Assessing the Nature of Human Brain-Derived Extracellular Vesicles on Synaptic Activity Via the Development of an Air-liquid Microfluidic Platform

Brain-Derived Extracellular Vesicles (BDEVs) have been associated with important roles in functional neuron networks. However, the various models that have been used to study these roles fail to account for all the specificities of the human brain. This study presents a microfluidic platform capable of injecting and/or collecting BDEVs from Organotypic culture of Post-mortem Adult human Brain explants (OPAB) cultured at the air-liquid interface, while measuring electrical activity in real-time on 3D-microelectrode arrays (MEA). The platform design and custom-made program to control the system allows the automatic collection of BDEVs over days. Mass spectrometry analyses highlight that BDEVs are significantly enriched with synaptic proteins, such as Neural cell adhesion molecule, Syntaxin-1A, and Synaptopodin, known to regulate synaptic plasticity. Using the MEA-embedded air-liquid microfluidic platform, it is shown that BDEVs injection on OPAB induces a significant decrease of local field potential compared to mock conditions, in particular for high frequency oscillations.
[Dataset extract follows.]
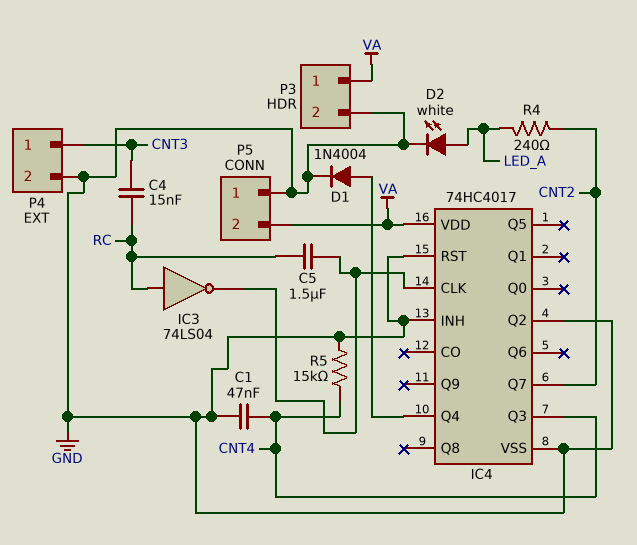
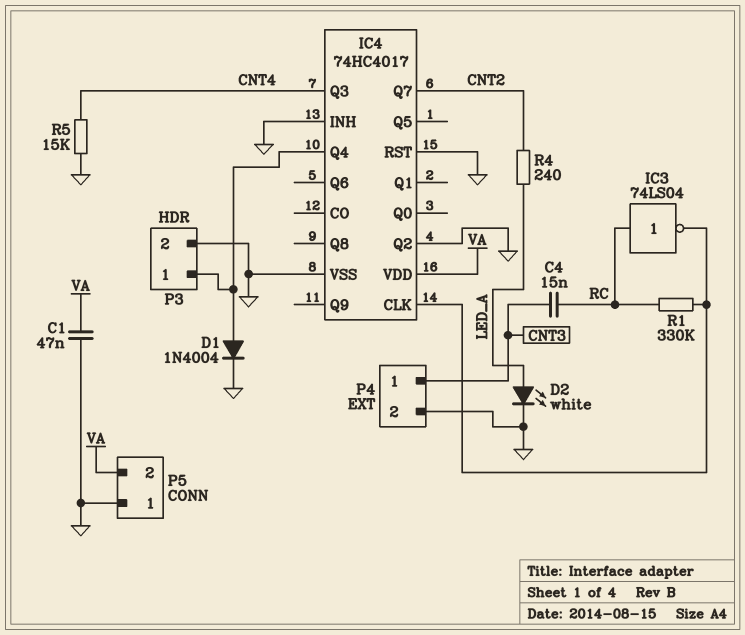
C1: 47nF (CNT4, GND) -> 47nF (GND, VA)
C5: 1.5uF (IC4/CLK, RC) -> none
P3 pin 1: VA -> IC4/Q4
R1: none -> 330k (IC4/CLK, RC)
Finally, a machine learning framework, experimentally validated, revealed that the co-treatment of OPAB with BDEVs and GW4869, an inhibitor of exosome production, can counteract electrical perturbations induced by BDEVs alone. Together, this work provides innovative methodological developments, that contributed to reveal the diverse biological functions of BDEVs on neural activity.

exosome; local field potential; machine learning; neural plasticity; proteomics.